Raidon

A nger.

It coils tight in Raidon’s chest—a venomous thing slithering through his veins, constricting his chest like barbed wire. It thrums in his skull, the pressure so sharp he fears it might split him in two. With his jaw locked, pain snapping at his temple, he clenches his fist, nails digging into his palm until the scent of copper tings the air.

There’s a body at his feet, mangled beyond recognition. Abbey Markov, the soldier who ran away with his ledger, the same one he has been turning Russia upside down, searching for. He was the only lead he had. Now he’s dead.

But no, his death isn’t the reason his vision is currently blurring at the edges. That isn’t why his breath is razor sharp, pulse hammering like a war drum. He can barely even register the body, or the negative impact of his death…the danger that looms ahead.

He’s furious, not because his vengeful brother, while in charge last night, killed the soldier who could have led them to the stolen ledger.

Not at all.

He’s angry because he touched her. Kael touched her. Veronica.

And she wasn’t his to touch. Yet he was inside her last night, felt her in a way Raidon never did. That thought alone festers inside him, filling him with a possessiveness he never realized he was capable of.

The moment should have been his. She should have been his first.

If she moaned, it was supposed to be for him. If a name slipped out of her lips as she unraveled with pleasure, it should be his name. It should have been his name. But Kael took it. It was sacred, the memories should have been his, yet Kael took it.

The idea sickens him. Jealousy burns through his veins.

A muscle feathers in his jaw, his breath slow, controlled, forced—because if he lets go, if he so much as exhales wrong, the fury might devour him whole.

No matter how he tries to shut his eyes to the image, he can’t help but picture it, imagine it—Kael’s hands all over her, his naked body pressed to her naked one, his name on her fucking tongue.

The image sickens him. Sends something dangerous crawling beneath his skin. It fuels him with something—a desperate need to rewrite what Kael did. To erase him. To take back what he stole.

Over the years, Kael has stolen a great deal from him, and he allowed it. His choices. His control. But not this.

This? No, it’s unforgivable.

“How did this happen?” Finally, he asks about the body at his feet, his voice calm, betraying the chaos in his head. He already knows what happened to the soldier. Who killed him. But maybe if someone else says it out loud, the story will be different.

Alex Sokolov, his second-in-command, steps forward, stiff-back. His gaze flickers to the corpse, then to Raidon. “I returned late into the night with him, boss. Sent you a message that I was back, but before you got here, I had to go check on some suspicious activity at the port. When I got back—” he gestures at what’s left of Abbey Markov. “He was like this.”

Silence thickens.

The soldier hesitates. “The boys said you were pissed that he was withholding information. So…you handled it.”

“What time?” Raidon grinds out.

“Around eleven, sir.”

Raidon’s pulse stutters.

Eleven.

Kael slit a man’s throat, severed his Achilles tendons, shattered his fingers into splintered bones, then went back upstairs and fucked her like nothing happened, held her with the same hands that were soiled with another man’s blood, and made her call his name.

His stomach lurches.

Kael’s signature is carved into the corpse, deep and unmistakable.
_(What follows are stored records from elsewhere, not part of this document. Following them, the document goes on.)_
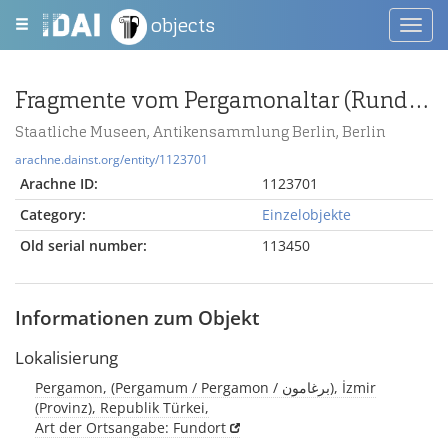
objects
Toggl
navig
Fragmente vom Pergamonaltar (Rundplastik oder Relief)
Staatliche Museen, Antikensammlung Berlin, Berlin
arachne.dainst.org/entity/1123701
Arachne ID:
1123701
Category:
Einzelobjekte
Old serial number:
113450
Informationen zum Objekt
Lokalisierung
Pergamon, (Pergamum / Pergamon / برغامون), İzmir
(Provinz), Republik Türkei,
Art der Ortsangabe: Fundort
A message in blood and torn flesh.

Raidon inhales sharply, but air does nothing to cool the fire licking at his insides.

He should care about Abbey Markov. Should care about the stolen ledger and what it could do to his empire.

But he doesn’t. Not nearly as much as he should.

All he can think about is Kael’s hands on her skin.

His fingers twitch, a violent itch traveling up his arm, a need he’s never felt before. Not like this. Not this consuming, this raw. He has never wanted to kill before, never wanted to destroy someone completely as much as he does now.

“He was a soldier after all,” he murmurs, his voice eerily even as he turns his back to the body. “Bury him like one.”

When he begins to head out of the torture chamber, weaving his way through curves and arches of his manor, he has no clue where else to go other than to her.

He needs to see her.

She mustn’t harbor any thought of leaving him. He was at war with himself before, to be selfish and keep her, or do the honorable thing of letting her go?

But not anymore.

He has decided to be selfish. To claim what belongs to him.

And that’s her.

As for Kael, he’s done condoning him. He’s done trying to right the wrongs he committed when his heart had barely developed in his mother’s womb.

He’s done giving him chances.

Bonds will be severed. Fight for power will ensue, blood might even spill. Someone must have the ultimate control. And that someone won’t be Kael.